The corporate media fumed all last week about the election in Spain that defeated the right-wing Popular Party (PP) of former Prime Minister Jose Maria Aznar and voted in the Socialist Party, led by Jose Luis Rodriguez Zapatero, which had promised to withdraw Spanish troops from the U.S.-run occupation of Iraq. In the New York Times, chief hack Thomas Friedman denounced “the Axis of Appeasement” in Europe.

The supposedly liberal Washington Post ranted in an editorial that Spanish voters had sent “a message” that will “convince the extremists that their attempt to sway Spanish policy with mass murder succeeded brilliantly.” So according to the Washington Post, anyone who voted against Spain’s equivalent of the Republican Party was voting for terrorism and mass murder.

The Bush White House must be pleased. This is exactly the message it is trying to get across for the 2004 election–and has been ever since the attacks of September 11. In reality, the Spanish election saw a surge in turnout among people who wanted to oppose war and violence.

Aznar’s PP government cynically exploited the horror of March 11 by blaming the Basque separatist group ETA, suppressing growing evidence that al-Qaeda was responsible in the hopes of riding the tragedy to an election victory. When the truth emerged only the night before the election, the issue of the invasion of Iraq–and Aznar’s arrogance in committing Spain to a war that was opposed by 90 percent of the population–returned to center stage.

Those who voted against the PP aren’t cowards or fools. They saw through their government’s manipulation of the March 11 bombings and took a stand against the war makers who have made the world a more dangerous place.

When Aznar signed up for the U.S. government’s war on Iraq, he set the stage for a response that was as inevitable as the growing–and increasingly deadly–resistance to occupation inside Iraq. But who paid the price in Madrid?

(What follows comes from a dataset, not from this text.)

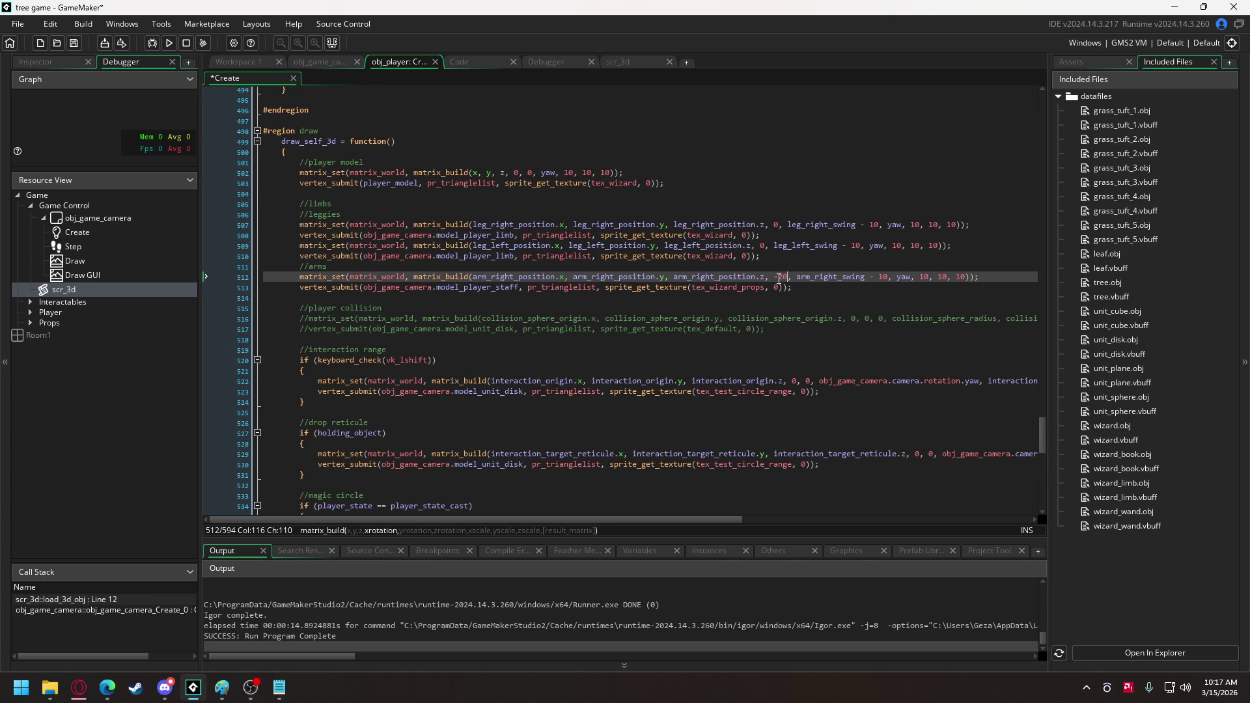
left_click(170, 43)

Not anyone remotely responsible for the Spanish government’s alliance with Washington, but overwhelmingly immigrant workers and students. In the run-up to the invasion of Iraq, Spain’s antiwar movement was the largest in Europe. So the odds are good that among the victims of March 11 are many people who marched against war.

And while the PP government may have been defeated at the polls in the aftermath of the Madrid train bombings, March 11 will be used in Spain and across Europe as justification for a clampdown on civil liberties and an escalated racist assault on immigrants, especially Muslims.

In the U.S., September 11 served as the all-purpose excuse for everything from unleashing U.S. military power abroad to tearing up constitutional rights to furthering assaults on workers’ living standards. If the September 11 hijackings were meant to weaken U.S. imperialism, they accomplished the exact opposite–by giving the U.S. government its best justification in decades for inflicting its own brand of terror.

The cheerleaders for Washington’s “war on terrorism” are quick to denounce the violence of the terrorists behind the Madrid train bombings. But what they never discuss is the incomparably greater terror that the U.S. government inflicts around the world.

Estimates of the Iraqis killed so far in the U.S. war and occupation run as high as 50,000–many times more than were killed by al-Qaeda’s attacks. More than 1 million Iraqis dead from the combined slaughter of the first Gulf War in 1991 and the savage United Nations (UN) economic sanctions that followed.

With the U.S. occupiers calling the shots, Iraqis today have no more say in how their country is governed than they did under Saddam Hussein. So is it any wonder that Iraqis fight back against U.S. imperialism–and choose targets designed to weaken the hold of the occupation?

Anyone opposed to the U.S. occupation of Iraq must defend the right of Iraqis to resist their occupiers by any means. The violence of those oppressed by imperialism pales in comparison to the crimes committed by the world’s most powerful governments–above all, the U.S. government.

As Martin Luther King said in 1967 in opposing the Vietnam War, “I could never again raise my voice against the violence of the oppressed in the ghettos without having first spoken clearly to the greatest purveyor of violence in the world today–my own government.”

In Spain, masses of people lived up to King’s principle by voting out the real purveyors of violence at the head of the Spanish government. In the U.S., we can take a stand against violence and war by challenging the policies of the U.S. government–both its Republican and Democratic wings–and the rulers of Corporate America that it serves.